- _Activity_: Extract the lines running from the one containing "0: median -132.0, box" up to and including the one containing "5: median -129.0, box", and copy them out word for word.

- _Records for the task_:
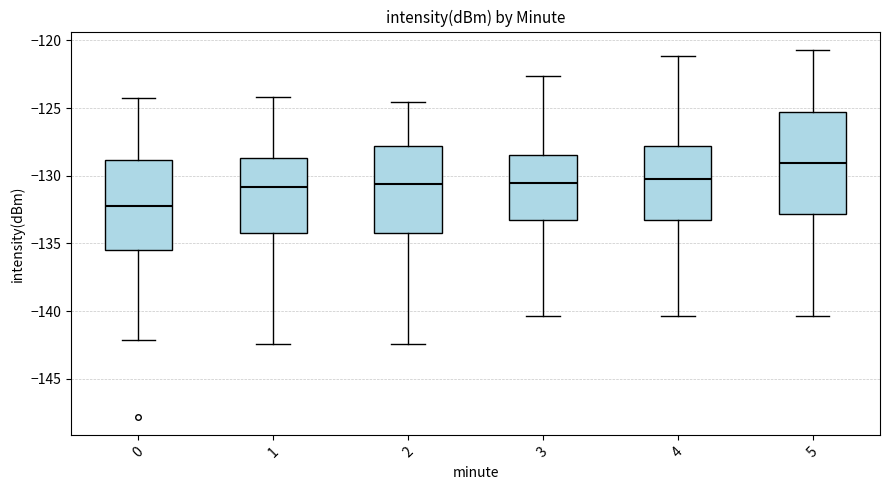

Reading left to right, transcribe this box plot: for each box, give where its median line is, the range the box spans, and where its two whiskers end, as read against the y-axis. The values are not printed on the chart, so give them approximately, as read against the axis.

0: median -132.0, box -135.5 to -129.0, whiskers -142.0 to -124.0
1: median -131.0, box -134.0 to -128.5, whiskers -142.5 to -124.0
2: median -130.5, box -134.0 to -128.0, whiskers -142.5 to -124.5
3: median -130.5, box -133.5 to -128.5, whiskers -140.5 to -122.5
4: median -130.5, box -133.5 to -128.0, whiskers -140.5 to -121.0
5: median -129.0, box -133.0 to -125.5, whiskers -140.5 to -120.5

...

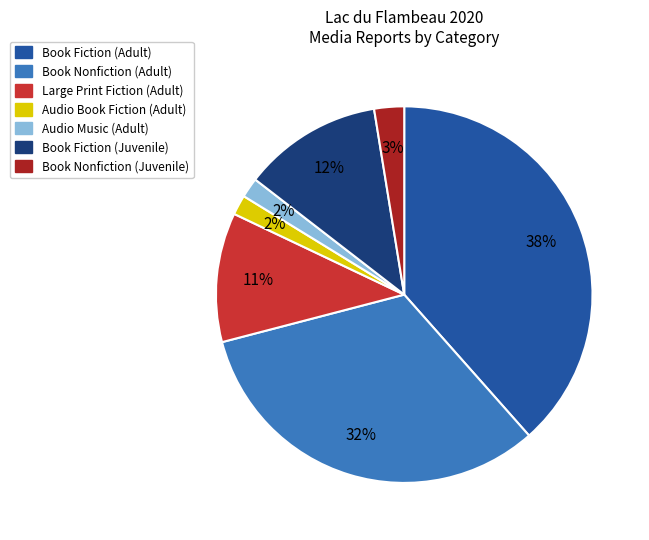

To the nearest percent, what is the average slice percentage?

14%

- _Solution to the problem_:
0: median -132.0, box -135.5 to -129.0, whiskers -142.0 to -124.0
1: median -131.0, box -134.0 to -128.5, whiskers -142.5 to -124.0
2: median -130.5, box -134.0 to -128.0, whiskers -142.5 to -124.5
3: median -130.5, box -133.5 to -128.5, whiskers -140.5 to -122.5
4: median -130.5, box -133.5 to -128.0, whiskers -140.5 to -121.0
5: median -129.0, box -133.0 to -125.5, whiskers -140.5 to -120.5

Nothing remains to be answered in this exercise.